C. The Committee’s conclusions
  1. 516. In the present case, the complainant organization alleged anti-union dismissals (with payment of the legal compensation set out in the legislation on unfair dismissal) of a group of workers in the PROPOKODUSA company (37 according to the information provided by the Government and the company) including the eight members of the executive committee of the SINTRAINAVI union because of the formation of this union, the dismissals taking place without warning on 25 July 2002 when the workers in question did not accept the new and unilateral conditions of work proposed by the company, which invoked a supposed and unknown process of restructuring of the company.
  2. 517. The Committee observed that the company, for its part, maintained that the dismissals did not have anti-union but economic motives, that the process of restructuring was known to the workers since the beginning of 2002, that meetings had been held with the workers (the last on 12 January 2002), that only 21 of the 140 company workers were members of the union and that 25 July 2002 was the deadline for workers to accept the restructuring, i.e. the new conditions of work proposed by the company and that anyone who did not accept the changes would be dismissed with payment of their full labour entitlements.
  3. 518. The Committee notes the Government’s information with regard to the provisions of the Labour Code, which protects against anti-union discrimination, and which includes administrative and judicial proceedings allowing anti-union dismissals to be declared null and void and penalties to be imposed.
  4. 519. The Committee notes that the complainant organizations have not sent the additional information that was requested from them and that neither the complainant organizations nor the Government have indicated that those dismissed have begun legal proceedings.
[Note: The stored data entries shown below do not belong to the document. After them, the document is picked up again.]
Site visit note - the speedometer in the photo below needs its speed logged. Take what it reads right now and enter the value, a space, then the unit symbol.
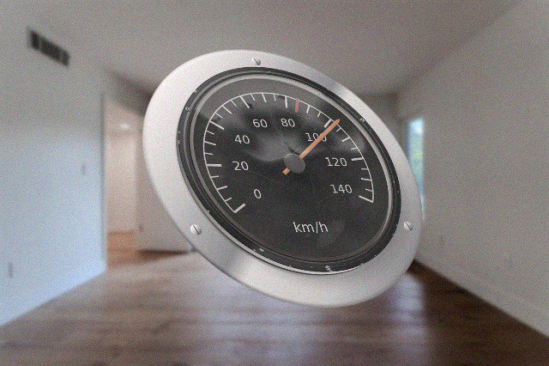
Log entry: 102.5 km/h
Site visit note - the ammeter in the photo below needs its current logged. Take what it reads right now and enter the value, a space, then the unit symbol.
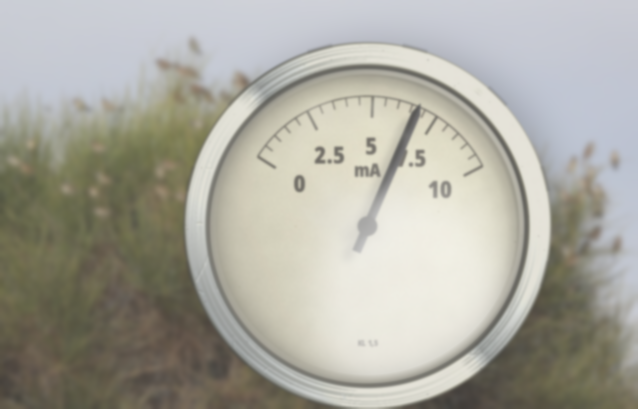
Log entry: 6.75 mA
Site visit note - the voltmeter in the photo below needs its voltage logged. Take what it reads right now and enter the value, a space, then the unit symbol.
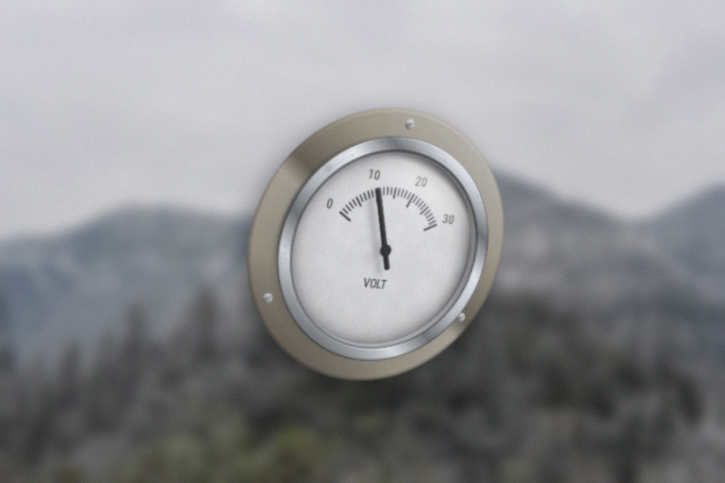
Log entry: 10 V
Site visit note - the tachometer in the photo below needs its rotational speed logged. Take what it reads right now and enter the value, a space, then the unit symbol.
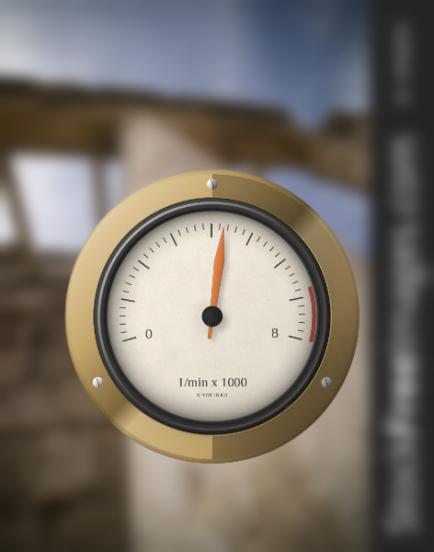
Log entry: 4300 rpm
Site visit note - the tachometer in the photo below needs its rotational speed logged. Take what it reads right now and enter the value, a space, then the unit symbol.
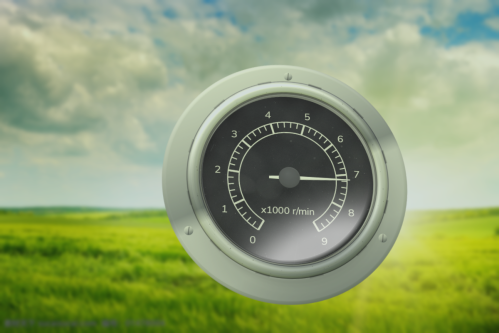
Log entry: 7200 rpm
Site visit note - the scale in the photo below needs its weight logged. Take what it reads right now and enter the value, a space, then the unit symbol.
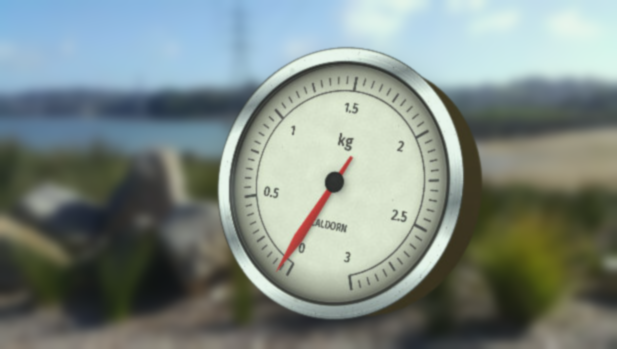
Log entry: 0.05 kg
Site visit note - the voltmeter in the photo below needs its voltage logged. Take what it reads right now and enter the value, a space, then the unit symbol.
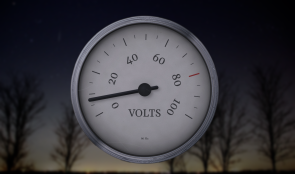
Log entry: 7.5 V
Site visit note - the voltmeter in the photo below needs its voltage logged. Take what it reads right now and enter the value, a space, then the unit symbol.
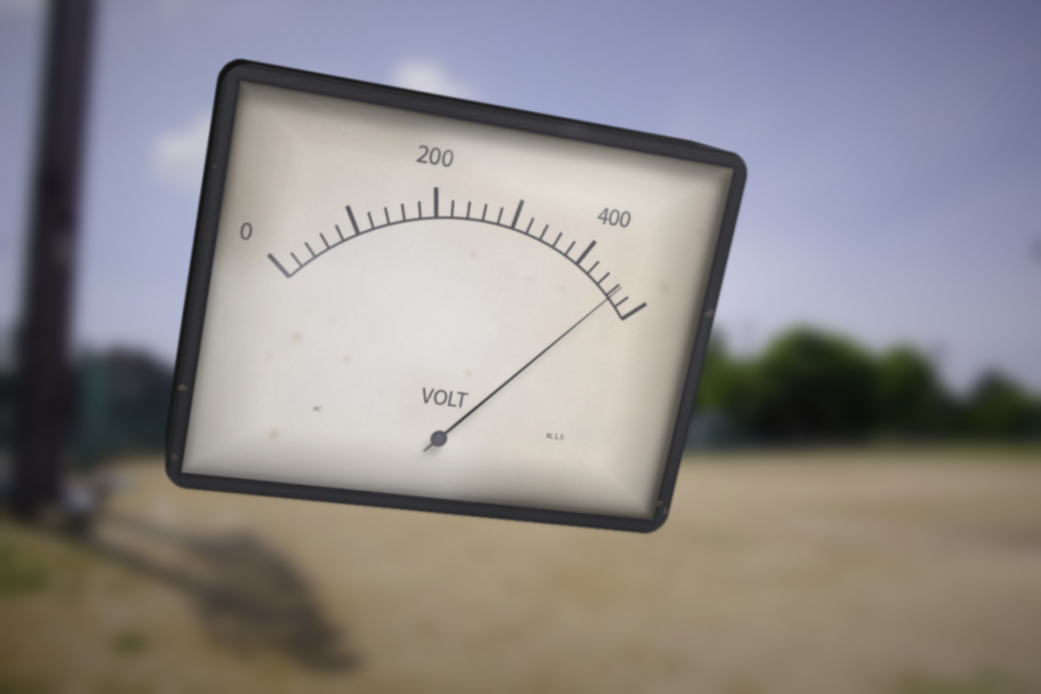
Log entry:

In these circumstances, taking into account the contradicting reports of the complainants and the company on the dismissals, the Committee is not in a position to reach conclusions on this matter and, therefore, will not proceed with an examination of this case.

The Committee's recommendations

The Committee's recommendations
  1. 520. In the light of its foregoing conclusions, the Committee invites the Governing Body to decide that this case does not call for further examination.